Over the next two months as I awaited my punishment, I had plenty of time to think of God and religion and all that I had been taught about Gods love for his creations.
As the boundries of my world fell apart, all I thought I had known blew away like dust on the wind and a new perspective took root within my awareness.
I came to see the world in a different light, throwing off the shackles of my past, pulling away the superstition of religious dogma from my very being and feeling a true sense of freedom at last.
This morning is my last upon this earth and the tears I have given my family and all who once looked up to me is reflected in the rain that falls from the tumbling skies.
How fitting, that on this day that I am to be burnt, God releases his tears for the crime he he wanted me to commit.

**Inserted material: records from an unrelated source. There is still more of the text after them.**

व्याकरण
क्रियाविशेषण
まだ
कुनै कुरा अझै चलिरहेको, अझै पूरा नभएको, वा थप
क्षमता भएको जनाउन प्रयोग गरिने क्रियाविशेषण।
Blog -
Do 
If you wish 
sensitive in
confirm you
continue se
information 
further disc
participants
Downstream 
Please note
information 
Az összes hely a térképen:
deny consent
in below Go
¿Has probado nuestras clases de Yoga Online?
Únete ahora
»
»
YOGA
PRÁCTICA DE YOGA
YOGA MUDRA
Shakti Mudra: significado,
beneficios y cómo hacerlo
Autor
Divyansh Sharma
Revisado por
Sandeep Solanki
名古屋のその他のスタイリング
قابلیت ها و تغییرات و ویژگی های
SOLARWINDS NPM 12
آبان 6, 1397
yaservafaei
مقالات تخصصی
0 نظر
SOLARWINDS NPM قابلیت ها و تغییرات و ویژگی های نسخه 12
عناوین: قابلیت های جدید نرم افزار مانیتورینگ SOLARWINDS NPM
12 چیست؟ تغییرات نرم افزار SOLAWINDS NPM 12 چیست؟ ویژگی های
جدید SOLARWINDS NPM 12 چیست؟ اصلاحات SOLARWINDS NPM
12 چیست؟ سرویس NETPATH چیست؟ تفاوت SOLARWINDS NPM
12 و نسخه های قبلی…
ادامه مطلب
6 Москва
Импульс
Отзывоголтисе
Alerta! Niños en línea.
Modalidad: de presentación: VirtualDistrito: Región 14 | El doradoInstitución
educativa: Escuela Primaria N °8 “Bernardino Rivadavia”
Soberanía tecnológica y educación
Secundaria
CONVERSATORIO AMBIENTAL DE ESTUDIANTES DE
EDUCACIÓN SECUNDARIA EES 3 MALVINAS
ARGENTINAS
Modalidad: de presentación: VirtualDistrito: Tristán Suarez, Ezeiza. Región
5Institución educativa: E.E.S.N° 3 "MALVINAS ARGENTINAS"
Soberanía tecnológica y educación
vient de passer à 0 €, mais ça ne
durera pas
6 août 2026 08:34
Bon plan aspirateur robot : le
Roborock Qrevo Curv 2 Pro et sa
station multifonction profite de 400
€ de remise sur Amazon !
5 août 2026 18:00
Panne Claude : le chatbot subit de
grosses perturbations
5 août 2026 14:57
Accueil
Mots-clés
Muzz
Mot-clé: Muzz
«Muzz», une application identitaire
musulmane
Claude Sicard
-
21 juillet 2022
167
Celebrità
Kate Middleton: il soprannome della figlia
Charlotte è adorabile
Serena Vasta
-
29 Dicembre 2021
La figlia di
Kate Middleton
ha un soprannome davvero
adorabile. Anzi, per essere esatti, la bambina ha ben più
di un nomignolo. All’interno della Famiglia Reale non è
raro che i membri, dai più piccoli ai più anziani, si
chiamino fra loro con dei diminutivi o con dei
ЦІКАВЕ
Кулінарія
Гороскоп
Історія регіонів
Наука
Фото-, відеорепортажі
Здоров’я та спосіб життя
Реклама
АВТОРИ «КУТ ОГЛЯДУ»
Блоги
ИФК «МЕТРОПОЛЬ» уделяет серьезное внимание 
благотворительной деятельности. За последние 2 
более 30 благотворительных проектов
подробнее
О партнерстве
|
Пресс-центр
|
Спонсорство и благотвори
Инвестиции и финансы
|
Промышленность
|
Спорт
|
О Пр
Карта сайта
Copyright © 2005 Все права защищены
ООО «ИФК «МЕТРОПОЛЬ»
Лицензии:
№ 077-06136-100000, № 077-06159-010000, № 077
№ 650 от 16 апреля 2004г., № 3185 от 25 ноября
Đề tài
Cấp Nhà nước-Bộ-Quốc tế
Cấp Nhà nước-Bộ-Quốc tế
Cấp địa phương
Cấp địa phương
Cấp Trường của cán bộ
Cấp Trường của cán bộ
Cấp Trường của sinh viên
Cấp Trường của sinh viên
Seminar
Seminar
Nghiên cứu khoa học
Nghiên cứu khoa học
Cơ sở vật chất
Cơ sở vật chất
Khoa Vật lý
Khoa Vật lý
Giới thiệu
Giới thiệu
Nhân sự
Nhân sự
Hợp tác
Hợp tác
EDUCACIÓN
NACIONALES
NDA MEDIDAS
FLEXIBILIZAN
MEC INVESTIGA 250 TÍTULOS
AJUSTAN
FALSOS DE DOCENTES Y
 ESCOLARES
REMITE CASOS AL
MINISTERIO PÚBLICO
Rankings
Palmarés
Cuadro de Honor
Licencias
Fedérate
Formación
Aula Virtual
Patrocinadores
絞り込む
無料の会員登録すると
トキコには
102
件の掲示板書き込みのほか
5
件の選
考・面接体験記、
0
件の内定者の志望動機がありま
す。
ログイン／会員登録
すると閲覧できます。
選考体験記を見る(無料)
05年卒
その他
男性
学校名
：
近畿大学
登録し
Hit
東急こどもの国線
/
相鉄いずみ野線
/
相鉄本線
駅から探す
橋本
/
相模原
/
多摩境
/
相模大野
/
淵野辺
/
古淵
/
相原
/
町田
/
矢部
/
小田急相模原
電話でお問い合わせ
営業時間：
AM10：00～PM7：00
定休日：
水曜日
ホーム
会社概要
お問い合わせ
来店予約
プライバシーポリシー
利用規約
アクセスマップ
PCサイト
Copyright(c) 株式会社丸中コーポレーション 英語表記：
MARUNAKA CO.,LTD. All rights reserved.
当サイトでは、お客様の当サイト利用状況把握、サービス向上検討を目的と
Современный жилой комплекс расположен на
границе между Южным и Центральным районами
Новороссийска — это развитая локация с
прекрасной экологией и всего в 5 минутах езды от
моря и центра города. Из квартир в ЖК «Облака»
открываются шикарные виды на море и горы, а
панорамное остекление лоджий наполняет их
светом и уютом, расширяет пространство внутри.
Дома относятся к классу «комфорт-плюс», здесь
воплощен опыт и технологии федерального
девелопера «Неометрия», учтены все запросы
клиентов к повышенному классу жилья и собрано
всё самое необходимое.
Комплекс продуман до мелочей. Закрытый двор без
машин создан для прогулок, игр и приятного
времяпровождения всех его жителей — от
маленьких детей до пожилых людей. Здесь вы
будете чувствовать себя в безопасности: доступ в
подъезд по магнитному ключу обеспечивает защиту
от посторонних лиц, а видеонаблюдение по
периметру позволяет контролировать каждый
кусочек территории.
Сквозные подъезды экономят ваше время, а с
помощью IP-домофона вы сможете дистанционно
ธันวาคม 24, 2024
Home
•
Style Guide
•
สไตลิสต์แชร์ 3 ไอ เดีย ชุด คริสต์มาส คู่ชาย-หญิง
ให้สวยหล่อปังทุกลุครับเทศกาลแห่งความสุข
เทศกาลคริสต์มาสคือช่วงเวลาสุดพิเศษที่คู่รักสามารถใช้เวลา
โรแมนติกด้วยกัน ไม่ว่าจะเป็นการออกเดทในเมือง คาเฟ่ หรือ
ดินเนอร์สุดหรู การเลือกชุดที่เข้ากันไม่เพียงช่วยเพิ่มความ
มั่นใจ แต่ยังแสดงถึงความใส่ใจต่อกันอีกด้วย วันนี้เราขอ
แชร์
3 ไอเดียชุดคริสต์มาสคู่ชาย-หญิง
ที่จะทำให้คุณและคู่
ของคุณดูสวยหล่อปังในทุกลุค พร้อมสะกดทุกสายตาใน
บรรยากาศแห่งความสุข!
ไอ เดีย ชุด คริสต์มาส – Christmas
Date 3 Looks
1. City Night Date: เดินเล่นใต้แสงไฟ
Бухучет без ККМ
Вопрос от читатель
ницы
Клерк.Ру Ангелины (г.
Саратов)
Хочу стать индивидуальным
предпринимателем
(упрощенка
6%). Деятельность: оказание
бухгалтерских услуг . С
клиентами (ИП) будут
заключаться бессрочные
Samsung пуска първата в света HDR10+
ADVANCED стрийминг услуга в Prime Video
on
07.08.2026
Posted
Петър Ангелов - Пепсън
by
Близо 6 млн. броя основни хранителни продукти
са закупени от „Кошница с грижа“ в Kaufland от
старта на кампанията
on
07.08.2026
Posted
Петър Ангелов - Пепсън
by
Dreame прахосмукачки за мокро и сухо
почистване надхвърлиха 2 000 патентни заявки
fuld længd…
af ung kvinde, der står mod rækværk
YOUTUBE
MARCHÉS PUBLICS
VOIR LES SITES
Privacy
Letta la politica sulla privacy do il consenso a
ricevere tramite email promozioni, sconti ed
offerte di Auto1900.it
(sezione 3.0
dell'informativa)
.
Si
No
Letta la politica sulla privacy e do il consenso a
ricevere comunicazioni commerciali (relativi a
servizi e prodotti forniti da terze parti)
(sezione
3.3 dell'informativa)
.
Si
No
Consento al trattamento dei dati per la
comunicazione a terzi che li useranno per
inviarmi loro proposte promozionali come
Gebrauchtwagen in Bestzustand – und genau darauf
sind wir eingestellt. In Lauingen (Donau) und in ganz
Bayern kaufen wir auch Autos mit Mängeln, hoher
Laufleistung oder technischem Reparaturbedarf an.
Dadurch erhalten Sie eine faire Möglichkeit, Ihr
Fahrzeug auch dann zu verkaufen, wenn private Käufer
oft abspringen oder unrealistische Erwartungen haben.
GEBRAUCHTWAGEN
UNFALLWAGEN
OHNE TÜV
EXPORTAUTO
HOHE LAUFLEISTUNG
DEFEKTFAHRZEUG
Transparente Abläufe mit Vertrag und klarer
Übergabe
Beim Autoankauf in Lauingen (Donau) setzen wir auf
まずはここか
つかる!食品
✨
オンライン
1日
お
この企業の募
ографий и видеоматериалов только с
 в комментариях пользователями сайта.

The guards came for me just past the time the sun would normally have risen but on this day it hid behind the dark, rain filled clouds as though it were ashamed to look upon me.
I was walked out to the palace courtyard where I was tied to a thick wooden stake about which had been piled dry sticks and faggots.
I noticed the wood was well seasoned and would burn very easily.
It seemed I was not to be spared any torment as would sometimes happen if green wood was used, suffocating the person with smoke before the flames burnt the skin from bone and sinew.
I looked up towards the sky and smiled, feeling a sense of freedom I could not describe.
I knew none would understand but I was happy to die without the stain of religion clouding the release of my soul from this body of some God’s creation.